An examination of the Thai Social Security Organization's (SSO) website reveals what appear to be rather standard government investment criteria. They outline three areas that guide their decision-making: market risk, credit risk, and risk diversification. Furthermore, in their portfolio, they list 10 "blue-chip" stocks, which include Apple, Tencent, Nvidia, Amazon, and amusingly enough, Tesla. Low risk, high return, liquidity, and a good track record would guarantee the Thai people have a solid future return for their lifetime of investment in their retirement and welfare.
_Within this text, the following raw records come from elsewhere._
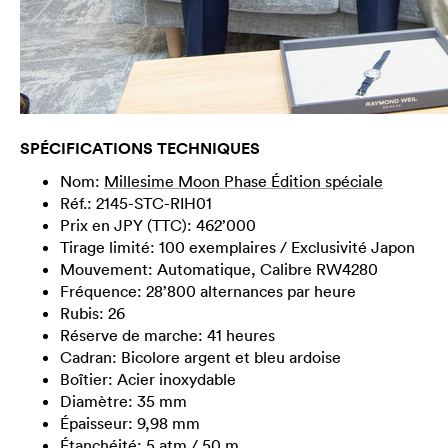
SPÉCIFICATIONS TECHNIQUES
Nom:
Millesime Moon Phase Édition spéciale
Réf.: 2145-STC-RIH01
Prix en JPY (TTC): 462’000
Tirage limité: 100 exemplaires / Exclusivité Japon
Mouvement: Automatique, Calibre RW4280
Fréquence: 28’800 alternances par heure
Rubis: 26
Réserve de marche: 41 heures
Cadran: Bicolore argent et bleu ardoise
Boîtier: Acier inoxydable
Diamètre: 35 mm
Épaisseur: 9,98 mm
Étanchéité: 5 atm / 50 m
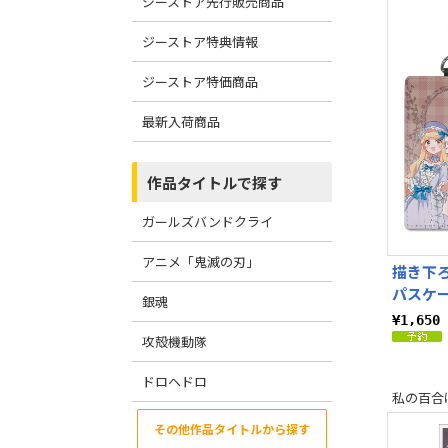
ジーストア先行販売商品
ジーストア特典情報
ジーストア特価商品
最新入荷商品
作品タイトルで探す
ガールズバンドクライ
アニメ「鬼滅の刃」
描き下
パスケー
銀魂
¥1,65
攻殻機動隊
ドロヘドロ
私の百合
その他作品タイトルから探す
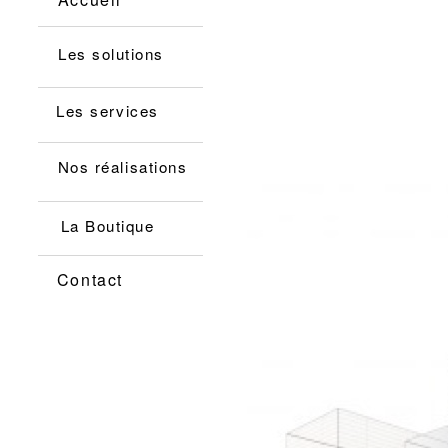
Les solutions
Les services
Nos réalisations
La Boutique
Contact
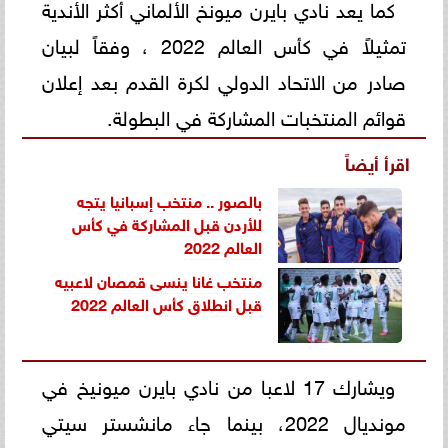
كما يعد نادي بايرن ميونخ الألماني أكثر الأندية
تمثيلاً في كأس العالم 2022 ، وفقاً لبيان
صادر من الاتحاد الدولي لكرة القدم بعد إعلان
قوائم المنتخبات المشاركة في البطولة.
اقرأ أيضاً
بالصور .. منتخب إسبانيا يتجه
للأردن قبل المشاركة في كأس
العالم 2022
منتخب غانا ينسى قمصان لاعبيه
قبل انطلاق كأس العالم 2022
ويشارك 17 لاعبا من نادي بايرن ميونيخ في
مونديال 2022، بينما جاء مانشستر سيتي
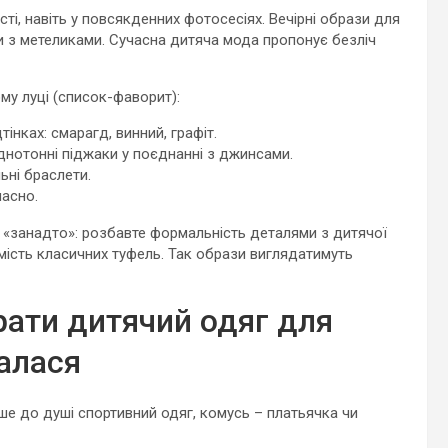
сті, навіть у повсякденних фотосесіях. Вечірні образи для
ки з метеликами. Сучасна дитяча мода пропонує безліч
у луці (список-фаворит):
тінках: смарагд, винний, графіт.
однотонні піджаки у поєднанні з джинсами.
ьні браслети.
часно.
е «занадто»: розбавте формальність деталями з дитячої
мість класичних туфель. Так образи виглядатимуть
рати дитячий одяг для
алася
ьше до душі спортивний одяг, комусь – платьячка чи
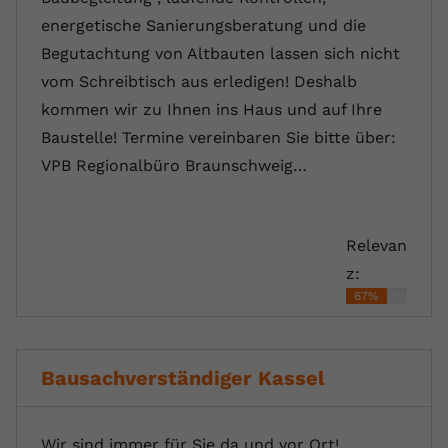
energetische Sanierungsberatung und die
Begutachtung von Altbauten lassen sich nicht
vom Schreibtisch aus erledigen! Deshalb
kommen wir zu Ihnen ins Haus und auf Ihre
Baustelle! Termine vereinbaren Sie bitte über:
VPB Regionalbüro Braunschweig…
Relevan
z:
67%
Bausachverständiger Kassel
Wir sind immer für Sie da und vor Ort!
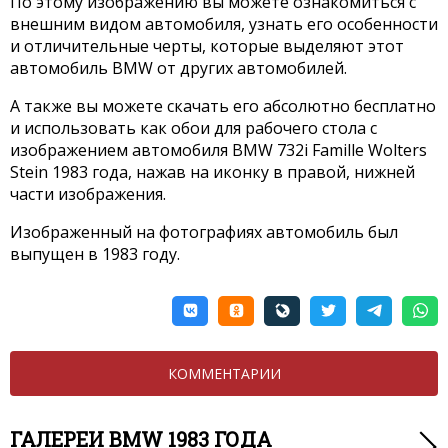
По этому изображению вы можете ознакомиться с
внешним видом автомобиля, узнать его особенности
и отличительные черты, которые выделяют этот
автомобиль BMW от других автомобилей.
А также вы можете скачать его абсолютно бесплатно
и использовать как обои для рабочего стола с
изображением автомобиля BMW 732i Famille Wolters
Stein 1983 года, нажав на иконку в правой, нижней
части изображения.
Изображенный на фотографиях автомобиль был
выпущен в 1983 году.
КОММЕНТАРИИ
ГАЛЕРЕИ BMW 1983 ГОДА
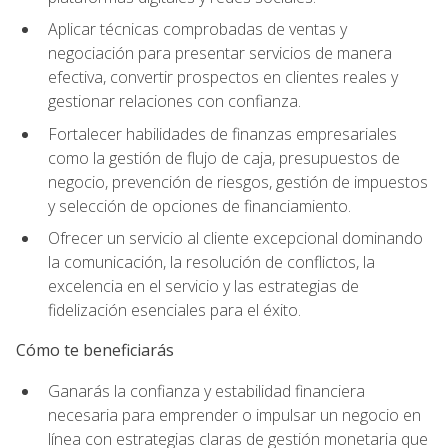
Aplicar técnicas comprobadas de ventas y
negociación para presentar servicios de manera
efectiva, convertir prospectos en clientes reales y
gestionar relaciones con confianza.
Fortalecer habilidades de finanzas empresariales
como la gestión de flujo de caja, presupuestos de
negocio, prevención de riesgos, gestión de impuestos
y selección de opciones de financiamiento.
Ofrecer un servicio al cliente excepcional dominando
la comunicación, la resolución de conflictos, la
excelencia en el servicio y las estrategias de
fidelización esenciales para el éxito.
Cómo te beneficiarás
Ganarás la confianza y estabilidad financiera
necesaria para emprender o impulsar un negocio en
línea con estrategias claras de gestión monetaria que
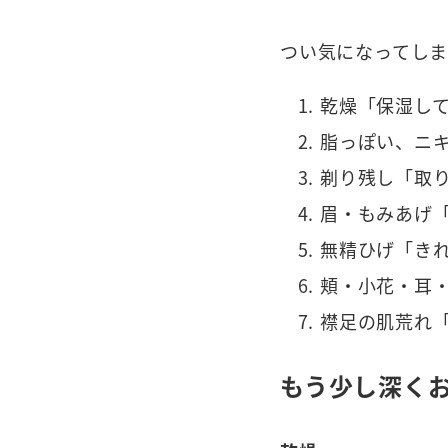
つい気になってしま
乾燥「保湿し
脂っぽい、ニ
剃り残し「取
眉・もみあげ
無精ひげ「き
頬・小花・耳
襟足の肌荒れ
もう少し深く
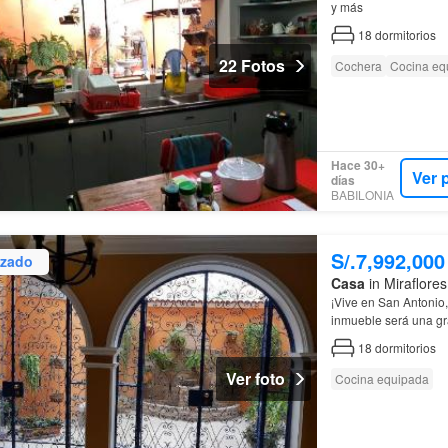
y más
18
dormitorios
22 Fotos
Cochera
Cocina eq
Hace 30+
Ver 
días
BABILONIA
S/.7,992,000
izado
Casa
in Miraflores
¡Vive en San Antonio
inmueble será una gra
les permitirá estar m
18
dormitorios
Ver foto
Cocina equipada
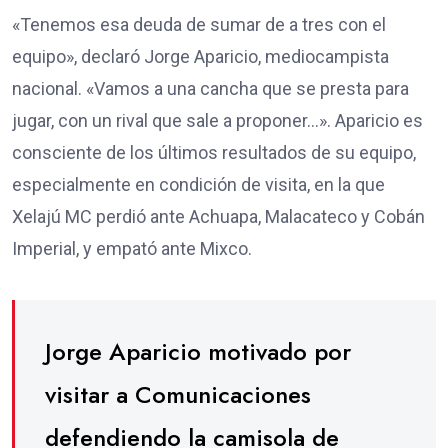
«Tenemos esa deuda de sumar de a tres con el
equipo», declaró Jorge Aparicio, mediocampista
nacional. «Vamos a una cancha que se presta para
jugar, con un rival que sale a proponer…». Aparicio es
consciente de los últimos resultados de su equipo,
especialmente en condición de visita, en la que
Xelajú MC perdió ante Achuapa, Malacateco y Cobán
Imperial, y empató ante Mixco.
Jorge Aparicio motivado por
visitar a Comunicaciones
defendiendo la camisola de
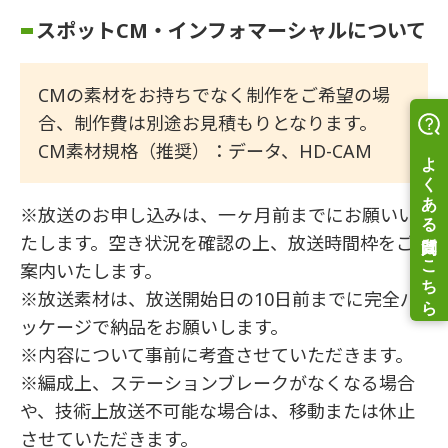
スポットCM・インフォマーシャルについて
CMの素材をお持ちでなく制作をご希望の場
合、制作費は別途お見積もりとなります。
CM素材規格（推奨）：データ、HD-CAM
※放送のお申し込みは、一ヶ月前までにお願いい
たします。空き状況を確認の上、放送時間枠をご
案内いたします。
※放送素材は、放送開始日の10日前までに完全パ
ッケージで納品をお願いします。
※内容について事前に考査させていただきます。
※編成上、ステーションブレークがなくなる場合
や、技術上放送不可能な場合は、移動または休止
させていただきます。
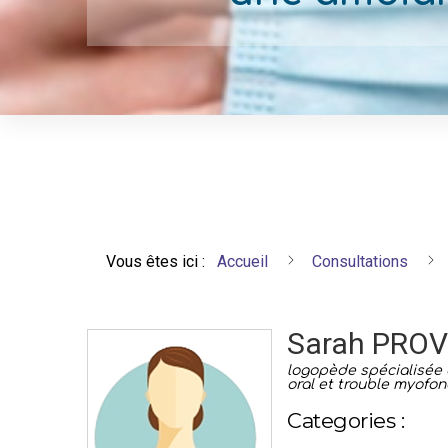
Vous êtes ici :
Accueil
Consultations
Sarah PROV
logopède spécialisée
oral et trouble myofon
Categories :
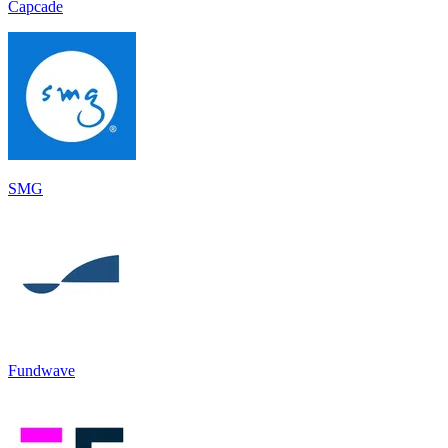
Capcade
SMG
Fundwave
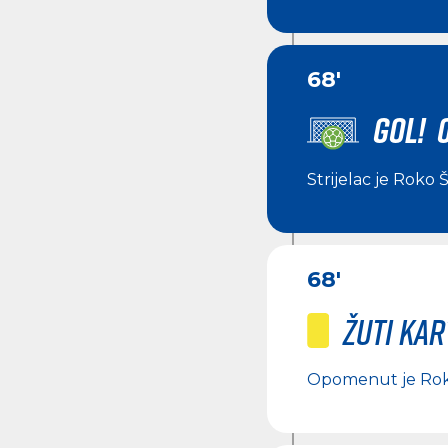
68'
GOL! 
Strijelac je
Roko Š
68'
Žuti ka
Opomenut je
Rok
When one reads that the Social Security Fund (SSF), as managed by the SSO, bought a building on Rama IX Road called the SKYY9 Centre, the first question would be how does such a purchase (questioned and perceived as an overpriced transaction) comport with the three criteria stated above? Real estate is notoriously illiquid in Thailand. Thai banks have uncounted numbers of overpriced properties on their books, which no one wants. The banks keep them to offset their profits, and their asset management departments are not exactly hotbeds of action. The SKYY9 Centre is an ideal candidate for a large bank's NPL portfolio, not as a genuine investment. Second, the value of said property will not go up in the future. Buildings depreciate, even the best of them. The land they are built upon may appreciate, but it is often insufficient to offset the asset's overall depreciation. Third, and seemingly obvious in this instance, the valuation by appraisal is at best an inflated guesstimate. Currently, the occupancy rate at SKYY9 does not meet the earlier projected target of 65%. This site clearly has been a toxic asset from the Tom Yum Kung economic crisis since 1997. That said, its purchase by the SSF loudly cries out to be investigated. The larger question is how the government will deal with this.